| Excerpted passage |
Start of Block

During the 1993–94 English football season, Sheffield Wednesday competed in the FA Premier League.

Season summary
Sheffield Wednesday finished seventh in the league for the second season running, but they could have finished even higher had key striker David Hirst not missed so much of the season due to injury. Young striker Gordon Watson proved himself to be a highly competent deputy, scoring 12 league goals in his first season as a regular player.

Veterans Chris Waddle, Chris Woods and Mark Bright were also impressive, showing little sign of their advancing years, despite all three players now being in their 30s.

Wednesday's best success in 1993–94 came in the League Cup. They reached the semi-finals but were defeated by Manchester United in the semi-final, which included Ryan Giggs scoring a classic goal for United in the first leg. This ended any hope of the Owls winning a major trophy or qualifying for Europe. Trevor Francis responded to this disappointment by signing Klas Ingesson and Guy Whittingham to give the strikeforce some much-needed support. These reinforcements also gave Owls fans some much-needed hope of silverware, a year after they'd been on the losing side in both domestic cup finals.

End of Block

| Given data |
Start of Block

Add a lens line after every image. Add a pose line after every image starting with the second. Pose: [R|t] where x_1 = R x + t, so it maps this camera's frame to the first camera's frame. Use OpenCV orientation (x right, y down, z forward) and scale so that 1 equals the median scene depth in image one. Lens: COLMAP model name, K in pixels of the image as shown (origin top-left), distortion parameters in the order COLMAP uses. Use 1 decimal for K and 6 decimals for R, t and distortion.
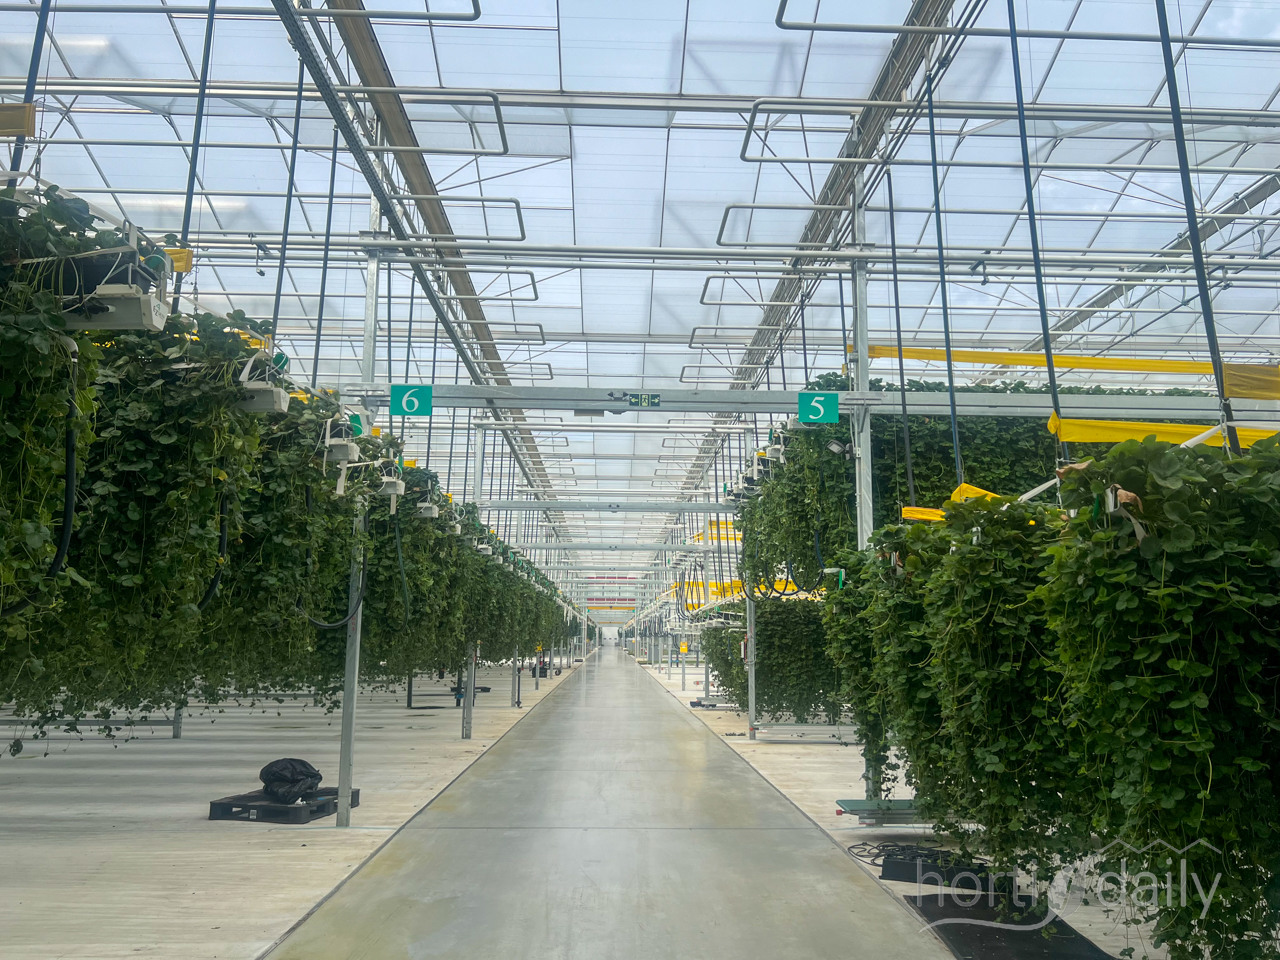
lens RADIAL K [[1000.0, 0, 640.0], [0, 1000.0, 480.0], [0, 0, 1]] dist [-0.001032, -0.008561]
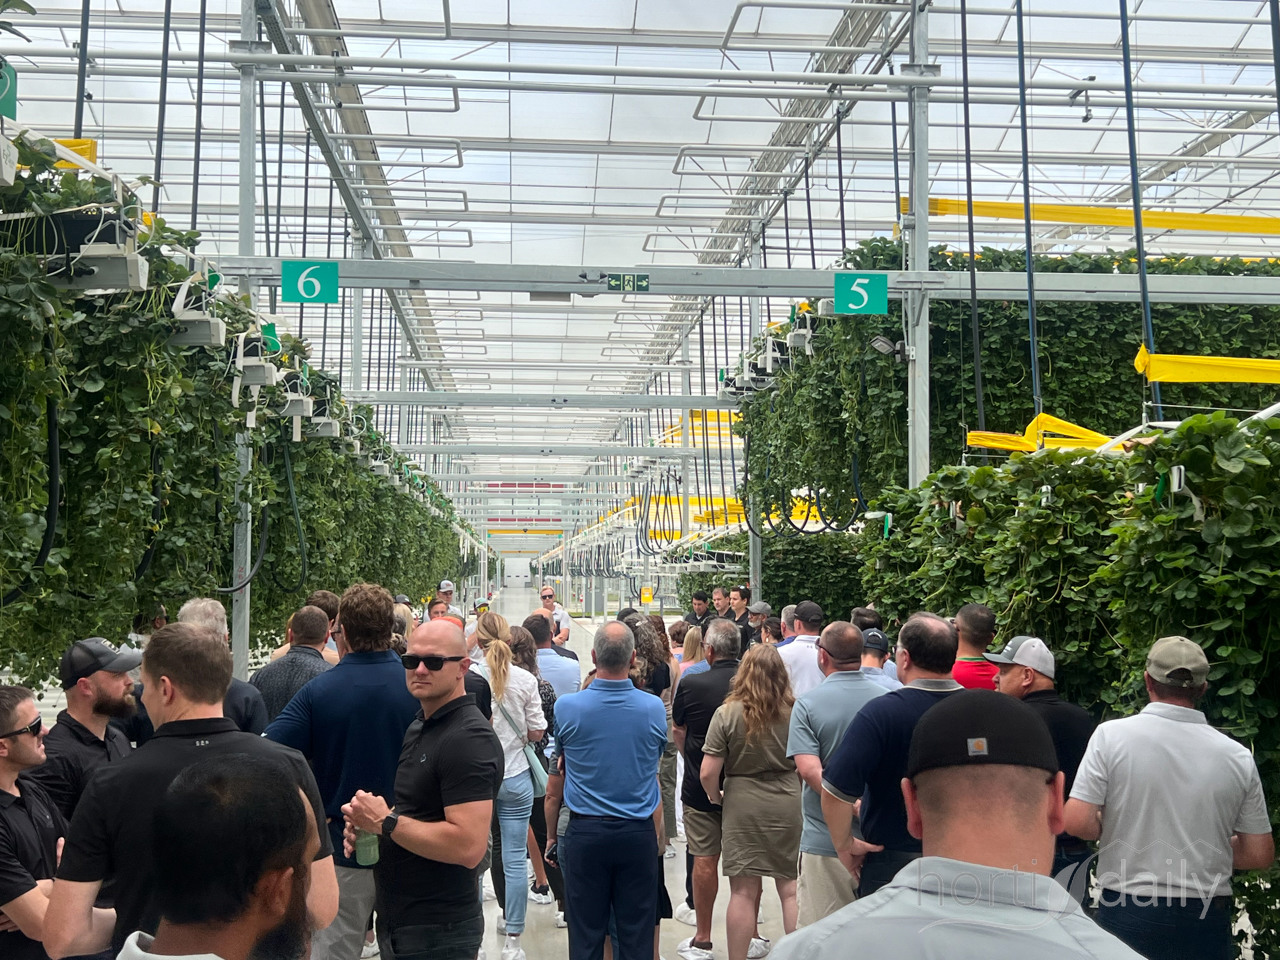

End of Block

| Problems to solve |
1. Rewrite the part of the Sheffield Wednesday season account starting at "Season summary" and ending at "in their 30s.", replacing "deputy" with "replacement".
2. Based on the Sheffield Wednesday season account, state whether each of the following agrees with it, giving yes or no and quoting the deciding words: (a) Gordon Watson scored 12 league goals in his first season as a regular player; (b) Sheffield Wednesday lost to Manchester United in the League Cup final; (c) Trevor Francis signed Klas Ingesson and Guy Whittingham.

| Answer section |
1.
Season summary
Sheffield Wednesday finished seventh in the league for the second season running, but they could have finished even higher had key striker David Hirst not missed so much of the season due to injury. Young striker Gordon Watson proved himself to be a highly competent replacement, scoring 12 league goals in his first season as a regular player.

Veterans Chris Waddle, Chris Woods and Mark Bright were also impressive, showing little sign of their advancing years, despite all three players now being in their 30s.

2.
(a) Yes: "scoring 12 league goals in his first season as a regular player."
(b) No: "They reached the semi-finals but were defeated by Manchester United in the semi-final."
(c) Yes: "Trevor Francis responded to this disappointment by signing Klas Ingesson and Guy Whittingham."